North Korea has reacted angrily to a UN resolution condemning its recent rocket launch, pledging to strengthen military and nuclear capabilities.
The Security Council unanimously passed the resolution, which also expanded existing sanctions, on Tuesday.
North Korea, in a statement early on Wednesday, pledged to bolster its "nuclear deterrent" and ruled out denuclearisation talks.
The resolution followed Pyongyang's successful December launch.
North Korea said the three-stage rocket put a communications satellite into space.
But its neighbours and the US said the move constituted a test of long-range missile technology banned under UN resolutions passed after Pyongyang's nuclear tests in 2006 and 2009.
The Security Council resolution was proposed by the US and backed by China, North Korea's closest ally and biggest trading partner.
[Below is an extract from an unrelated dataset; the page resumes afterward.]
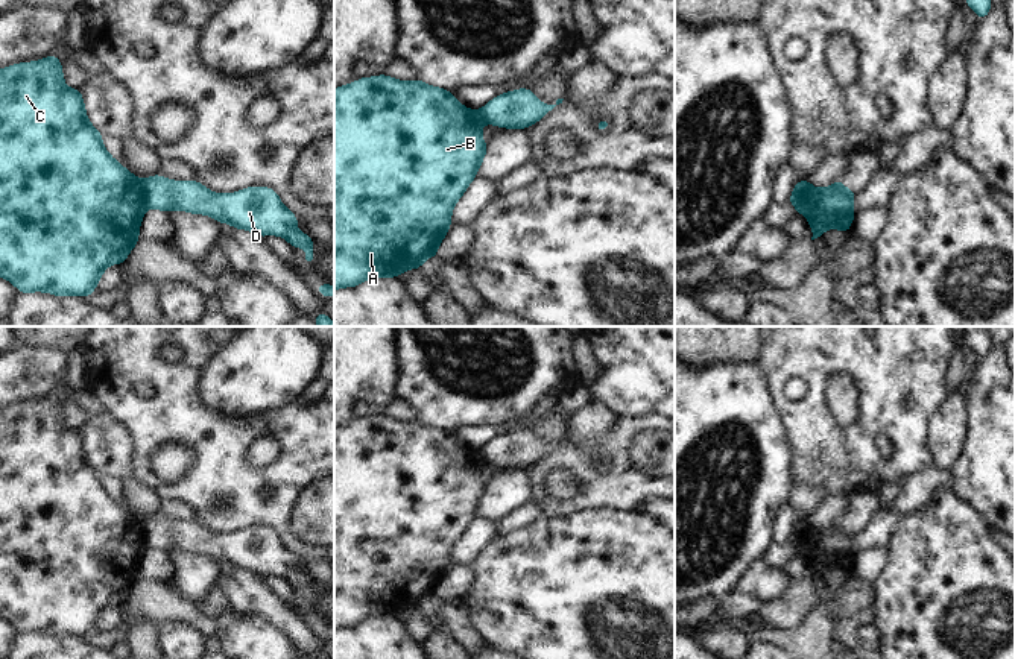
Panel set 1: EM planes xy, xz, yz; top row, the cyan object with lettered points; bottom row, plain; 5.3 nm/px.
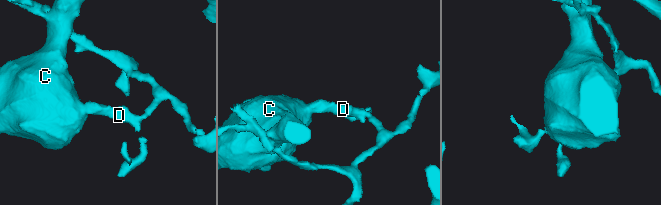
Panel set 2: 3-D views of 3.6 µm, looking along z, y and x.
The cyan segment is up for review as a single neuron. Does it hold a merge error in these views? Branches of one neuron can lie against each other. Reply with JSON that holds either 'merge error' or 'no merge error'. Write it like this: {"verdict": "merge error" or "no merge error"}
{"verdict": "merge error"}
It represented a compromise between the two nations, with the US pushing for new sanctions and China for a statement, rather than a resolution. Chinese support was a blow for Pyongyang, observers say.
Under the resolution - which pledged "significant action" if North Korea carried out a third nuclear test - North Korea's space agency, a bank and a number of trading companies and individuals were added to existing sanctions lists.
"This resolution demonstrates to North Korea that there are unanimous and significant consequences for its flagrant violation" of previous resolutions, said US Ambassador to the UN Susan Rice.
Both South Korea and Japan welcomed the resolution, with Japanese Prime Minister Shinzo Abe calling it a "resolute action".
Chinese envoy to the UN Li Baodong, meanwhile, said Beijing believed "that action taken by the council should be prudent, measured, proportionate and conducive to stability".
North Korea responded swiftly, with a statement from its foreign minister carried by state news agency KCNA condemning the "extremely unfair" resolution as a violation of sovereign rights.
"We will take physical actions aimed at expanding and strengthening our self-defensive military forces, including nuclear deterrence," it said.
It also stated that there would be "no dialogue to discuss denuclearisation of the Korean peninsula", in an apparent reference to long-stalled six-nation talks aimed at ending Pyongyang's nuclear ambitions.
In recent weeks reports from both the US and South Korea have described activity at North Korea's nuclear test sites, sparking concerns North Korea could be preparing for a third test.
Pyongyang has conducted two nuclear tests, the first in 2006 and the second in 2009.
The US and North Korea's neighbours fear Pyongyang's ultimate goal is to put a nuclear warhead on a long-range missile that could target the west coast of the US, but it is not believed to have mastered the technology yet.